[start of Excerpted records]

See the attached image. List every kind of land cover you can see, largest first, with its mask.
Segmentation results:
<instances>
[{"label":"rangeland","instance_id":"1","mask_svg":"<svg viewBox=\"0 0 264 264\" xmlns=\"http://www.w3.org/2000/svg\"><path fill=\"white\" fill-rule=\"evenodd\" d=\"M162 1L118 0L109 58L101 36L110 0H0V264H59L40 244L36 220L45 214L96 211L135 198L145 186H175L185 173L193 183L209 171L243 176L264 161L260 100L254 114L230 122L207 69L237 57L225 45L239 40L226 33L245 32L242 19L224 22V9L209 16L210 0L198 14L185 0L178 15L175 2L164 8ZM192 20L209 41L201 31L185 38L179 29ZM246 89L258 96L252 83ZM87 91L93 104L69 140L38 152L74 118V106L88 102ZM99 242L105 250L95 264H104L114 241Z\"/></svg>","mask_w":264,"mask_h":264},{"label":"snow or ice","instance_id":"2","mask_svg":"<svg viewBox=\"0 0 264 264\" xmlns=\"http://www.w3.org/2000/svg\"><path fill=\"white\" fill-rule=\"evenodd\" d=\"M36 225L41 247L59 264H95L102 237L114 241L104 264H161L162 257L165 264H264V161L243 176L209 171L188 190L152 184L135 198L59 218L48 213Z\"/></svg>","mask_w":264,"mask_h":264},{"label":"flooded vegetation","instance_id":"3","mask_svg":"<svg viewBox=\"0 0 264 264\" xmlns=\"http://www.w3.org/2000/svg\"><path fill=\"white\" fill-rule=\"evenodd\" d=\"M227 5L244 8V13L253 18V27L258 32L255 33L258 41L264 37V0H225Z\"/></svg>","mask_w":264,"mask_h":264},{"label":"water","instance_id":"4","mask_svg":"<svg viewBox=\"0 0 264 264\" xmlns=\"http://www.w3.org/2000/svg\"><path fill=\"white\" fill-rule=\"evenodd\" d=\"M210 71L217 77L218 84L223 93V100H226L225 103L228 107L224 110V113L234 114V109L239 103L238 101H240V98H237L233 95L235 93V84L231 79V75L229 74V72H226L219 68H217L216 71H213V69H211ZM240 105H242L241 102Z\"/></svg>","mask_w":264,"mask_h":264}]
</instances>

[end of Excerpted records]

Work to be completed
Please repeat the items word for word, from their first line through the line containing "<instances>", including both ends.

Response below
See the attached image. List every kind of land cover you can see, largest first, with its mask.
Segmentation results:
<instances>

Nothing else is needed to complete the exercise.